Der Schwyzer Regierungsrat will nicht an seinem Gegenvorschlag zu einer Volksinitiative rütteln, die mehr Geld für die Energieförderung verlangt. Er hat den Vorschlag der vorberatenden Kommission abgelehnt, 3 Millionen Franken statt bloss 1 Million jährlich zur Verfügung zu stellen.

Drucken
Teilen

(sda) Die Initiative der Grünliberalen mit dem Titel «Geld zurück in den Kanton Schwyz» schlägt einen Energiefonds vor, der mit jährlich bis zu 3 Millionen Franken aus der Ausschüttung der Schweizerischen Nationalbank geäufnet würde. Mit dem Kantonsbeitrag sollen wieder Bundesgelder abgeholt werden können.

Die Regierung lehnt die Initiative ab, will aber als Gegenvorschlag vorerst während vier Jahren jährlich 1 Million Franken zur Verfügung stellen. Die Kommission für Raumplanung, Umwelt, Energie und Verkehr sprach sich für Initiative und Gegenvorschlag aus, wie der Schwyzer Regierungsrat am Donnerstag mitteilte. Sie empfahl allerdings, den Kantonsbeitrag im Gegenvorschlag auf 3 Millionen Franken zu erhöhen.

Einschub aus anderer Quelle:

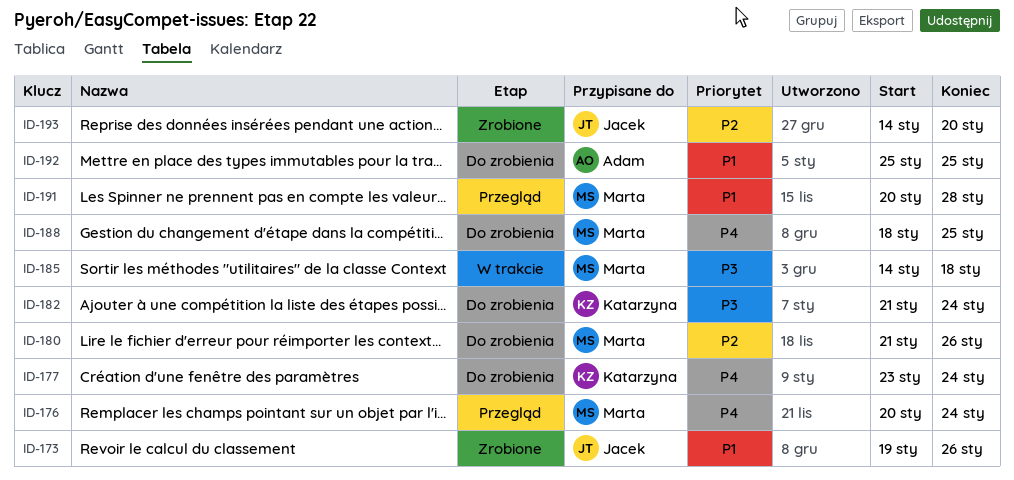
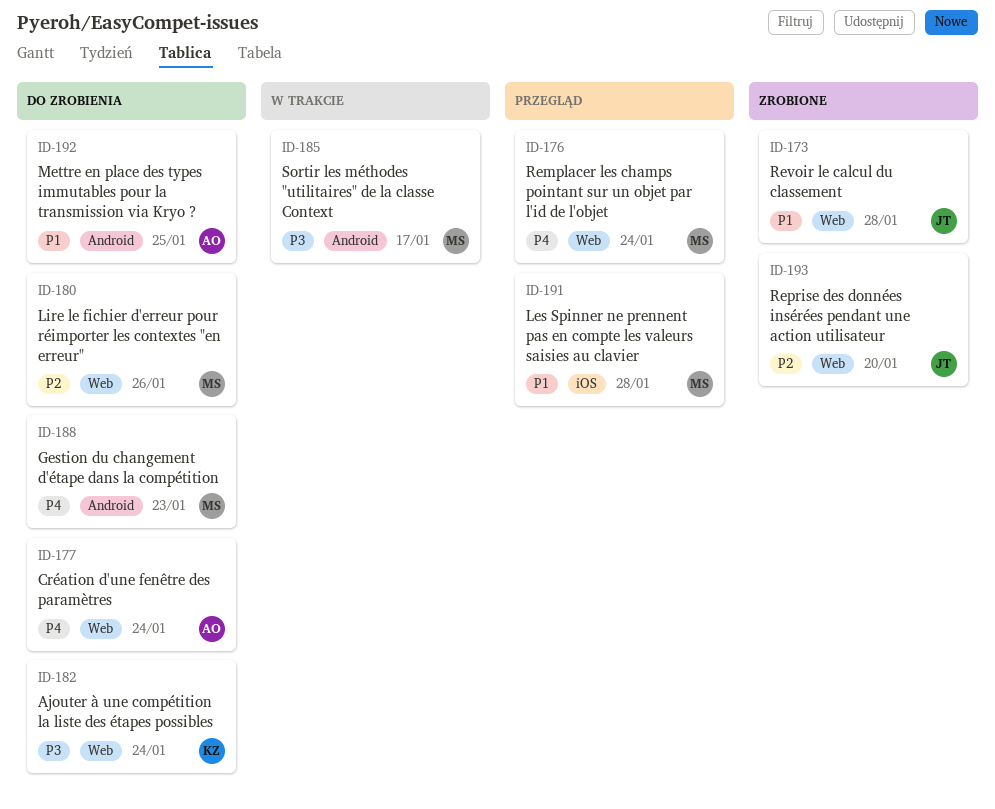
ID-173, due: Jan 26 -> Jan 28
ID-177, owner: Katarzyna -> Adam
ID-185, due: Jan 18 -> Jan 17
ID-188, due: Jan 25 -> Jan 23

Das lehnt die Regierung ab. Die beantragten 3 Millionen Franken seien viel zu hoch bemessen und würden nie ausgeschöpft, begründet sie. Die Erfahrung zeige, dass mit dem kantonalen Beitrag von 1 Million Franken und der doppelten Bundesbeteiligung das aktuelle Förderprogramm weitergeführt werden und nicht mehr unterbrochen werden müsse.

Der Regierungsrat halte an seinem Gegenvorschlag fest. Das Schwyzer Kantonsparlament berät das Geschäft in der Session von kommender Woche.